On the cost front, loan impairment costs across global banking and markets, retail banking and wealth management and CMB rose by $600m than in the first quarter of 2015. While total operating expenses, at £3.8bn were 7% lower than the previous year.
“This reduction in reported expenses was largely driven by the favourable effects of currency translation of $0.6bn between the periods,” the firm said.
Laith Khalaf, senior analyst at Hargreaves Lansdown said while current markets have been tough for banks, things weren’t quite as bad for HSBC as many had feared.
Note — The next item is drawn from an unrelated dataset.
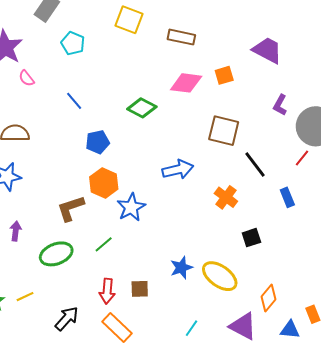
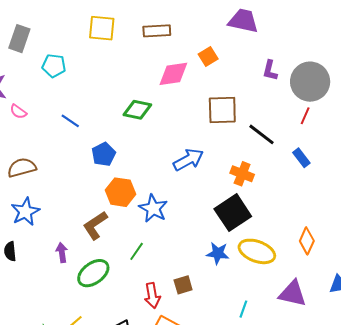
purple arrow: (16, 231) -> (62, 253), moved
black square: (251, 238) -> (233, 213), moved, size x1.8
blue star: (181, 268) -> (218, 253), turned -30
orange diamond: (269, 298) -> (307, 241), moved

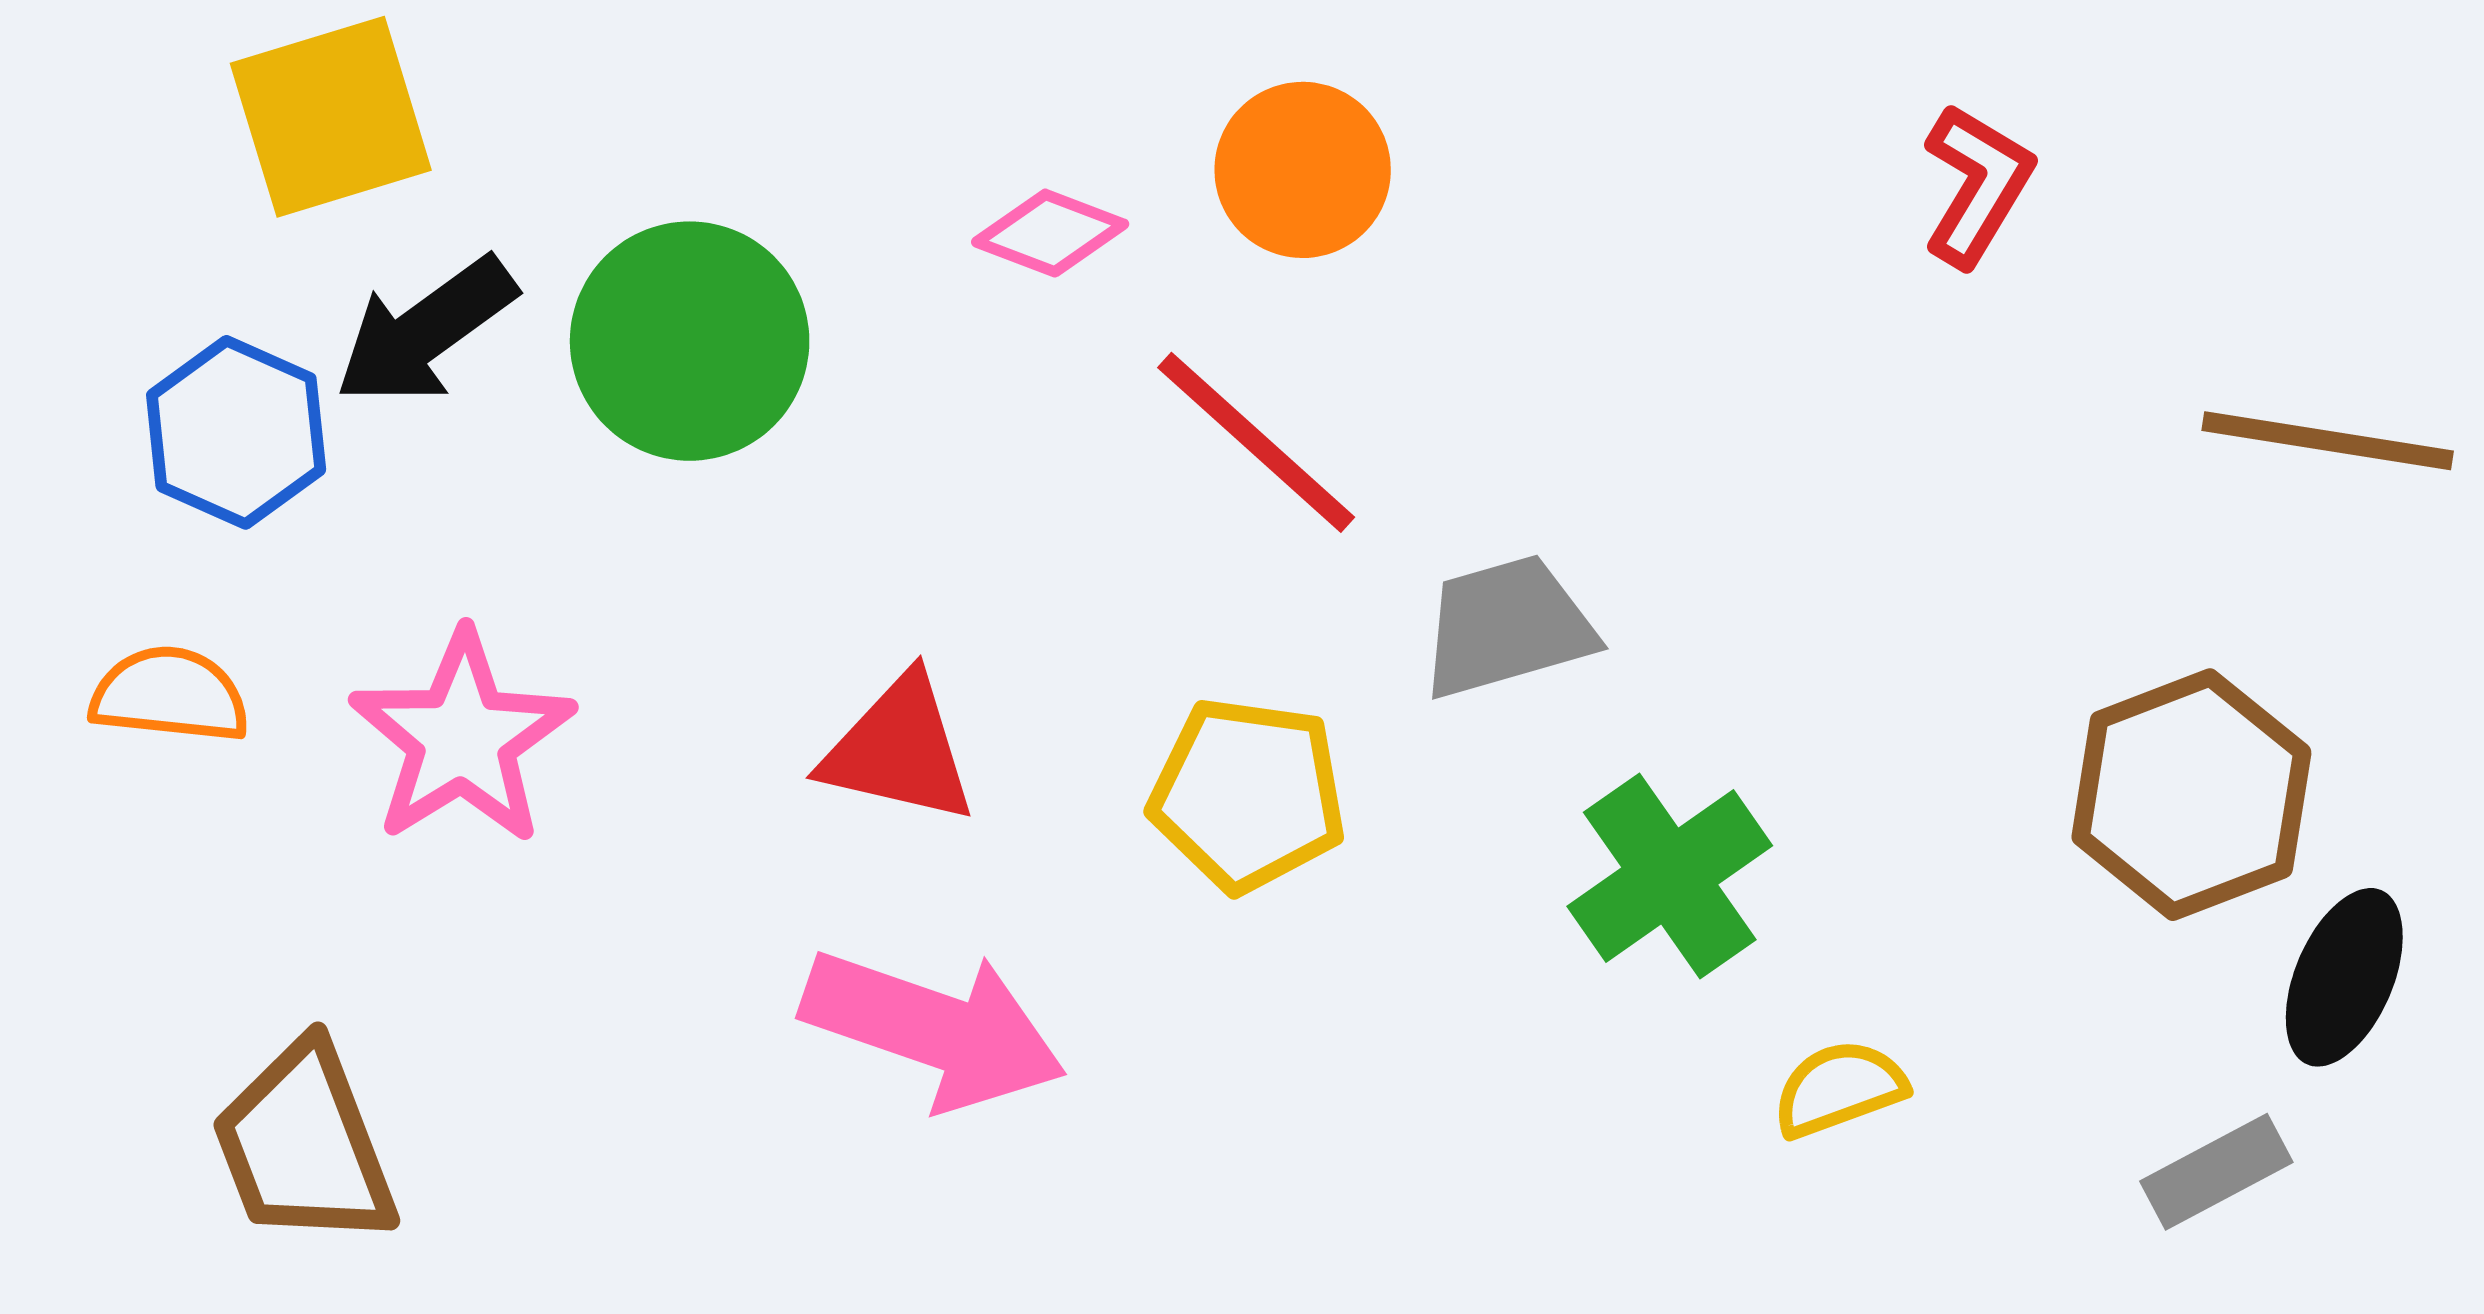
“One of the headwinds HSBC has been battling is a deterioration of its loan book, with impairment costs doubling from last year, led by problems with borrowers in the energy and mining sectors. Nonetheless HSBC declared an unchanged dividend of 10 cents, which was twice covered by earnings over the quarter. Investors are clearly concerned on this front though, because a 7.5% yield on the stock suggests the market is sceptical the dividend can be maintained.
But, he added: “It is still very much work in progress at HSBC as the bank is engaged in a major repositioning, which will see it become much more focused upon its Asian roots and far less exposed to volatile investment banking activities. While currently problematic, the focus on Asia could prove rewarding in the long term, if HSBC executes its strategy well.”